At the same time, he claimed, the committee reviewing film production applications was chaired by the director of Invest Cyprus.

In effect, Michaelides asserted, the chairman of Invest Cyprus would prepare the recommendations [to the government], and then his employee at Invest Cyprus took the applications and reviewed them.

But an official with the finance ministry – the sponsor of the scheme – countered that although the director of Invest Cyprus chaired the review board, his views could be overridden by the other three board members.

Under the cash rebate scheme launched by the Ministry of Finance and Invest Cyprus, the island is used as a location, a place to shoot a movie – and, since productions bring in money, up to 35 per cent of eligible spending is then reimbursed under the scheme.

The movie ‘Jiu Jitsu’, for instance, shot in 2019, racked up around 6,000 hotel nights for its cast and crew, employed dozens of people and built a set (using local contractors) that cost around €300,000, among other expenses. The producers ended up claiming a rebate of around €8 million.

Almost two years after shooting was completed, that money still hasn’t been paid – even though the film was released in the interim.

The production of a second movie, ‘Man of War’, has been aborted, at least in Cyprus.

The scheme currently lies in tatters and has become mired in litigation, both over compensation disputes as well as for defamation.
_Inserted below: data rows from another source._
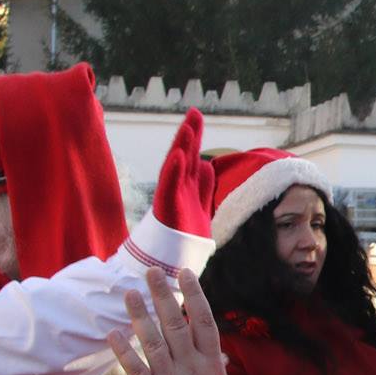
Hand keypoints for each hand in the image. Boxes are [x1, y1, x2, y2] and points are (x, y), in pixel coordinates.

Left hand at [108, 268, 233, 374]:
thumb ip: (213, 367)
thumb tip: (217, 352)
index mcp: (211, 363)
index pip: (203, 321)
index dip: (194, 295)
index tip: (185, 274)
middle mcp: (191, 367)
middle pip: (175, 323)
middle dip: (162, 295)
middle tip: (150, 272)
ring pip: (153, 341)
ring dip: (140, 315)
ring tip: (129, 293)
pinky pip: (136, 369)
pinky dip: (124, 350)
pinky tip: (114, 332)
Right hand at [151, 109, 213, 237]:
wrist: (173, 261)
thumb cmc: (186, 236)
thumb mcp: (202, 207)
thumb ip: (204, 187)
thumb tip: (208, 166)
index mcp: (188, 186)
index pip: (192, 156)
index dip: (194, 137)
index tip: (197, 116)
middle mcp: (179, 188)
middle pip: (185, 156)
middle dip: (189, 134)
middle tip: (194, 112)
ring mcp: (173, 197)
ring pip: (176, 168)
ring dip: (181, 148)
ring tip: (188, 128)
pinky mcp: (168, 209)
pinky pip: (169, 187)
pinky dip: (174, 171)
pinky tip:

The auditor-general himself is being sued by the producer-director of one the films shot in Cyprus, after Michaelides appeared to cast aspersions on the Hollywood director by suggesting a link to the controversial ‘golden passport’ programme.

In parliament, government officials conceded that the way in which the first two movies were handled was somewhat superficial, but they insisted that once the kinks in the scheme are ironed out it can still yield financial benefits for the island.